More importantly, look at the outcome of death. More than three times as many people not treated with ivermectin died in the hospital within 28 days; that’s 4% in the control group versus only 1.2% in the ivermectin group; a 69% greater relative risk of dying with “standard of care” compared to standard of care plus ivermectin.
For this outcome, the p-value was .09 and so was considered non-significant based on the authors’ predetermined choice of .05 as the p-value cutoff for achieving statistical significance.
In essence, what the media headlines are claiming is that since we can only have a 91% rather than a 95% level of confidence that the 69% lower risk of dying observed among patients treated with ivermectin indicates a true association, therefore ivermectin doesn’t work.
That, of course, is a non sequitur fallacy. The conclusion does not follow from the premise. Again, the conclusion drawn by the authors and propagated by the media cannot be drawn from the study’s actual findings.
Notice also that the opposite findings from their primary and secondary analyses—an increased risk versus a decreased risk for “severe disease”, respectively—are not necessarily contradictory. There is a simple way to reconcile these varying results.
It might just be that oxygenation was skipped for those with more severe disease, who instead were put straight onto ventilators, admitted to ICU, and were otherwise more likely to die; whereas oxygenation may have been sufficient treatment for those with lower risk of progressing to severe disease as defined in the secondary analysis.
In other words, the increased odds of patients in the ivermectin group being treated with oxygen could itself simply be evidence that ivermectin was effective for preventing these patients from progressing to even more severe disease.
That would be consistent with the findings of other studies that ivermectin is effective for preventing severe disease and death, such as this large observational study from Brazil. The data overwhelmingly favor use of ivermectin according to a real-time meta-analysis of ivermectin studies accessible at https://c19ivermectin.com/. Here are images from that site summarizing the current data (as of February 19, 2022):


The appropriate conclusion from the new study in JAMA Internal Medicine would be to say that the findings indicate that ivermectin might be effective for preventing severe disease and death, but a larger randomized trial with greater statistical power would be required to confirm this.
The claim by the authors and the major news media that this study shows that ivermectin doesn’t work is false. Simply stated, CNN et al. are spreading anti-ivermectin misinformation.
A logical corollary is that, to avoid being duped by propaganda, we must all be savvy enough news consumers to understand how to read study abstracts for ourselves to glean whether what we’re being told “science says” is actually what the science says.

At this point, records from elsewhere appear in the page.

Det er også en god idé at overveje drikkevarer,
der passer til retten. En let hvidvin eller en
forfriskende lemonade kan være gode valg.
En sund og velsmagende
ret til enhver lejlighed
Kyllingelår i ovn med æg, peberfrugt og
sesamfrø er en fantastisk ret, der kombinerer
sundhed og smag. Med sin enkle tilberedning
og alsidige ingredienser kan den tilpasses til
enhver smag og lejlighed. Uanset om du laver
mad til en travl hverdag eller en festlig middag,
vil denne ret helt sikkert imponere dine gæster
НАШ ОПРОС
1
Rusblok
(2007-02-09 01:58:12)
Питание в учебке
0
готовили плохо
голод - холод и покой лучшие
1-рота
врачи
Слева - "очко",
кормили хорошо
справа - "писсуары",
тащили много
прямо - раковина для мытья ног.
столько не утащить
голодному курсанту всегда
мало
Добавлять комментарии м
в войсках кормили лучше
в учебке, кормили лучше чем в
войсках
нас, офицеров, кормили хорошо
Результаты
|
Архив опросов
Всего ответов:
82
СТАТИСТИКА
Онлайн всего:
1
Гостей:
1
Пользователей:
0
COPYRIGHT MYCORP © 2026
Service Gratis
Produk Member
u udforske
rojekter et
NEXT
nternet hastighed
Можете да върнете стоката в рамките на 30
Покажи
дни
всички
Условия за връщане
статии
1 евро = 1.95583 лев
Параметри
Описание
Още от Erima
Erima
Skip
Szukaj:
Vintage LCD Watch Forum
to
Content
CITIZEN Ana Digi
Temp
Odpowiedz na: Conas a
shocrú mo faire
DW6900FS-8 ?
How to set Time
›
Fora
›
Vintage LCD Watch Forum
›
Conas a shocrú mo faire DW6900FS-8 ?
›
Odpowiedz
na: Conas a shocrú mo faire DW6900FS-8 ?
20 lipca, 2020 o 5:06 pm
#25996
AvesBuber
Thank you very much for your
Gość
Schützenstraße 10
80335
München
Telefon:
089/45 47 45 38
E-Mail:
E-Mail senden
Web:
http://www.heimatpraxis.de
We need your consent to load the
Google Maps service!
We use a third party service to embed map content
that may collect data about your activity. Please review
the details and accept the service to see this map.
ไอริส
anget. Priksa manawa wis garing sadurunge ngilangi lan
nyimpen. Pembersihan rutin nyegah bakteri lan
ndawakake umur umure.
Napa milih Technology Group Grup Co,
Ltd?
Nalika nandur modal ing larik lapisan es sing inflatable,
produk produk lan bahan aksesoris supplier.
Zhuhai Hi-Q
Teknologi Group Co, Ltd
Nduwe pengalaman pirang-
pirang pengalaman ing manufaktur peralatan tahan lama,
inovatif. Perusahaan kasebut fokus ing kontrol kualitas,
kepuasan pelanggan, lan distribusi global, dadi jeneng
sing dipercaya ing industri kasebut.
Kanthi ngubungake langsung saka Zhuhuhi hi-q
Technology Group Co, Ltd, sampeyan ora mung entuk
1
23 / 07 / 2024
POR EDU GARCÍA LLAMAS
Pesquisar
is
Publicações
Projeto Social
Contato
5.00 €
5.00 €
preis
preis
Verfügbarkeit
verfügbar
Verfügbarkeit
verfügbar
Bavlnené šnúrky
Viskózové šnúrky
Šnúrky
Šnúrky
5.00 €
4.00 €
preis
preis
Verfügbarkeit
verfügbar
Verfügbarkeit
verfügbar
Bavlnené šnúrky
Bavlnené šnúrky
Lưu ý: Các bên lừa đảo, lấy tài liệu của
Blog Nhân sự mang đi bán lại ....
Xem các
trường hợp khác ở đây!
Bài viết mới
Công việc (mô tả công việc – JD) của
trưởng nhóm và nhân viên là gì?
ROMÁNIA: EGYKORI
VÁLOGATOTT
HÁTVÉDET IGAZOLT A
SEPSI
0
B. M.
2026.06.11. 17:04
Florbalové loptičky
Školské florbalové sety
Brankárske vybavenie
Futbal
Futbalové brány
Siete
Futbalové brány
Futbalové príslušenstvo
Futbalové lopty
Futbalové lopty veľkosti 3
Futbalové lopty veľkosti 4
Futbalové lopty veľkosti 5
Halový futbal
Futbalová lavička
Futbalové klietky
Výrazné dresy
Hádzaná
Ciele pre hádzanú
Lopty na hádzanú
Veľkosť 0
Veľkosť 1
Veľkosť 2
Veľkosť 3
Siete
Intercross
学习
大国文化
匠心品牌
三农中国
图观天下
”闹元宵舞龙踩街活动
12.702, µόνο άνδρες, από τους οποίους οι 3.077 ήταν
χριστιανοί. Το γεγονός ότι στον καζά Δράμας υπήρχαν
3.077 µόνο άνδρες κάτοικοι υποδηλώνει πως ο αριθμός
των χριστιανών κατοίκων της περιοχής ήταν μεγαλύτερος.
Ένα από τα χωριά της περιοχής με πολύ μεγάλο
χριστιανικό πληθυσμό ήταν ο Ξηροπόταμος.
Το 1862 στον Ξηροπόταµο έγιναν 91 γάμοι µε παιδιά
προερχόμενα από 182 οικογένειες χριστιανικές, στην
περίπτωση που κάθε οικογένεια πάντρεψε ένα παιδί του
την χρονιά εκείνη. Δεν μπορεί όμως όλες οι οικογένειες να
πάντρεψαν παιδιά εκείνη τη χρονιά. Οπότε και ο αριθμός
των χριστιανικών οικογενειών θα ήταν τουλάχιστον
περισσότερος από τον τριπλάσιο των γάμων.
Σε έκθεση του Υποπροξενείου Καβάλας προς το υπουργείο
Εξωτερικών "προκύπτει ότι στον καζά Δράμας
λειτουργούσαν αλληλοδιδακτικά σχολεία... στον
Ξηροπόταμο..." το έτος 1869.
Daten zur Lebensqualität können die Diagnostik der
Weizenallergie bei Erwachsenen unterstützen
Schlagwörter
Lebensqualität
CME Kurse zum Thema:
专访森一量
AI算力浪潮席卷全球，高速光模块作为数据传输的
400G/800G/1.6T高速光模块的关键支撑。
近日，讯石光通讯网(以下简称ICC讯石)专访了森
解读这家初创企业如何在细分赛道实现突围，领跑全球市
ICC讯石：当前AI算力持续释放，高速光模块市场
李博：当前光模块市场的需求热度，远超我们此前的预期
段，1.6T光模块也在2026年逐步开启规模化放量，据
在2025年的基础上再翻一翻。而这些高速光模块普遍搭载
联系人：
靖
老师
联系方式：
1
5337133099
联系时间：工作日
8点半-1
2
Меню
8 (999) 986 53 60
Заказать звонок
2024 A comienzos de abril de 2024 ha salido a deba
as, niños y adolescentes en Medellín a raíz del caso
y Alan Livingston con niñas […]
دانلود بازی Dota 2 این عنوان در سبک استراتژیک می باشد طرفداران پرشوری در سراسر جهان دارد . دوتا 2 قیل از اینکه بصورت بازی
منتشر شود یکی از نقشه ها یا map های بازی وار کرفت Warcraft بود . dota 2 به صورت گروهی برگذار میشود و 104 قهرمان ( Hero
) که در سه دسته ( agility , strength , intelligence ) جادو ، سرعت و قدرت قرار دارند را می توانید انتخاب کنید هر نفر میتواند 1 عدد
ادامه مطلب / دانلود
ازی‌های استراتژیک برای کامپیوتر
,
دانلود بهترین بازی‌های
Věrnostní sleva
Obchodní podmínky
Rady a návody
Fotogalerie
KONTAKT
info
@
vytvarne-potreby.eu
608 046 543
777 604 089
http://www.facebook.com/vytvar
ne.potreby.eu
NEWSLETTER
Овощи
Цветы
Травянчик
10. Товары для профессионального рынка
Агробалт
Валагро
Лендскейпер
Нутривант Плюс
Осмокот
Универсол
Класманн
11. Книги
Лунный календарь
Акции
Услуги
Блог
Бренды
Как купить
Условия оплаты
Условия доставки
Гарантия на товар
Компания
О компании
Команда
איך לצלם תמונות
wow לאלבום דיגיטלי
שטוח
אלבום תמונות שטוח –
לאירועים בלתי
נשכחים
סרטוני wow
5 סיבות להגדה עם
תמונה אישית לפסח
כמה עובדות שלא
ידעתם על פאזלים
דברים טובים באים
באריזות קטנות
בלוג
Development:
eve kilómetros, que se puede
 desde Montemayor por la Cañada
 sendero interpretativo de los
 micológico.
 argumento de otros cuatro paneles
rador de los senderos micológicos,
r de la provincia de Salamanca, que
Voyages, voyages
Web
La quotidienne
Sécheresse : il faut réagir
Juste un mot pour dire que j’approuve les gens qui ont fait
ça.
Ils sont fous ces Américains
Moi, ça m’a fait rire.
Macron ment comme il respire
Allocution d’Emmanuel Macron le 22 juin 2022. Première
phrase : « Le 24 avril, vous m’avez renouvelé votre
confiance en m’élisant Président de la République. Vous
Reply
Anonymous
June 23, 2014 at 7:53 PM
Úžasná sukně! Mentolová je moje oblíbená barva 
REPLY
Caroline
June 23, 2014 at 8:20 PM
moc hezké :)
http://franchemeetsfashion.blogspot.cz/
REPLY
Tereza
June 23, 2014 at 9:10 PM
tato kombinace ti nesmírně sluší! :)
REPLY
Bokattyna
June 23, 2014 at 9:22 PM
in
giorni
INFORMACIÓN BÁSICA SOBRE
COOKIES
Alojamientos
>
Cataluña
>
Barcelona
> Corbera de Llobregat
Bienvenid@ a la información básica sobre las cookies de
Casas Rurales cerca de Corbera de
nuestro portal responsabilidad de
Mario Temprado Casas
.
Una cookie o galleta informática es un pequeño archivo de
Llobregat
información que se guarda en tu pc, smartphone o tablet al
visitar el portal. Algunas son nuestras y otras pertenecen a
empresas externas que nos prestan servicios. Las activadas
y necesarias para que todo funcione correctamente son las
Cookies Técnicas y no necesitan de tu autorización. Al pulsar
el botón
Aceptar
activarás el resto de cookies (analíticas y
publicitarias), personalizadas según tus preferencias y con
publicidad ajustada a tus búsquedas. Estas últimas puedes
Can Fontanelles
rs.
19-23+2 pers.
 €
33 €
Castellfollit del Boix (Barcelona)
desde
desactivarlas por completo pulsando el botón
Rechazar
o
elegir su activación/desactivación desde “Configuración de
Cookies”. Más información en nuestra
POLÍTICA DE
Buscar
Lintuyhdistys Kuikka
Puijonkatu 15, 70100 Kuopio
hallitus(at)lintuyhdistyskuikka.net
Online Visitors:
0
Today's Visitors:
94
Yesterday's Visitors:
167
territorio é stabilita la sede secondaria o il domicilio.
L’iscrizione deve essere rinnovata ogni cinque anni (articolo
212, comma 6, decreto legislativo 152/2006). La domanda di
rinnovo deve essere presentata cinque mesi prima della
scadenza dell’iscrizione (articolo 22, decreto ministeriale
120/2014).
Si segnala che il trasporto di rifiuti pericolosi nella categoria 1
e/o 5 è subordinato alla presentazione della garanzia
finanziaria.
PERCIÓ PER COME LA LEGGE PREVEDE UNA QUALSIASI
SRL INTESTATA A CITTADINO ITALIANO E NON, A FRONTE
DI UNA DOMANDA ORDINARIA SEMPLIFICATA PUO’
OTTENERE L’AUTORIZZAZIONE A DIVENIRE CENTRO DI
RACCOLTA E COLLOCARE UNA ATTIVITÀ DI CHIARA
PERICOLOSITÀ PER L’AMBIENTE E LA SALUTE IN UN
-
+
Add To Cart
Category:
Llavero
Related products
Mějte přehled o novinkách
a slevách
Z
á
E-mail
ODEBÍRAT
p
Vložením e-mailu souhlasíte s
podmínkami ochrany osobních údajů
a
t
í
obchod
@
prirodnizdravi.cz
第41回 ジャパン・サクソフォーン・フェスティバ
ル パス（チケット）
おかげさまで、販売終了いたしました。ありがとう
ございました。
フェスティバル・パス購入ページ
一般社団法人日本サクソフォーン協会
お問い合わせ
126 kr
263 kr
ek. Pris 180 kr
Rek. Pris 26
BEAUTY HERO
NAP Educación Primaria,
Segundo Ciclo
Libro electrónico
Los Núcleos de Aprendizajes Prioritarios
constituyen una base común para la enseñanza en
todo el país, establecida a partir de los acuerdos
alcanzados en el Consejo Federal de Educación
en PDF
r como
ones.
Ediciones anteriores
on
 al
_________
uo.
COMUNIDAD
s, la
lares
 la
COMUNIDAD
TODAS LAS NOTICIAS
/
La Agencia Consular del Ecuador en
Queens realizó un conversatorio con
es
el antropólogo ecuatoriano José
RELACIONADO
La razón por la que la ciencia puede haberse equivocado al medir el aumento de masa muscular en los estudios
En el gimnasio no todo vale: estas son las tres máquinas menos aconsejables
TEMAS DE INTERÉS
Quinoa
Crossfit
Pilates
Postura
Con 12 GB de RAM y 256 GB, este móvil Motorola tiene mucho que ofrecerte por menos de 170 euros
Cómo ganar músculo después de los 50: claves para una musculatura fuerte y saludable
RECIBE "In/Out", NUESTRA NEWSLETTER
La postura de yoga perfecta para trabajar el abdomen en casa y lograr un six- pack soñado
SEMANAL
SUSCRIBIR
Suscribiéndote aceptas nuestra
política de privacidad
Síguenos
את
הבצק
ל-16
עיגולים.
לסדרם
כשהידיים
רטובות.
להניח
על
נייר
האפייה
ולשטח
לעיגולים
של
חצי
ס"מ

I’ve read many research results that involved nutritional interventions and frequently the abstracts did not accurately portray the reasons for the results. In some cases the details of the studies led to other logical conclusions than what was stated in the abstract. This is certainly misleading if not downright deceptive.
What is most shocking is not that this occurs but that it is so common in the medical literature. There is such deep indoctrination and confirmation bias that even when findings contradicting their beliefs is staring researchers in the face, they still cling to their predetermined conclusions.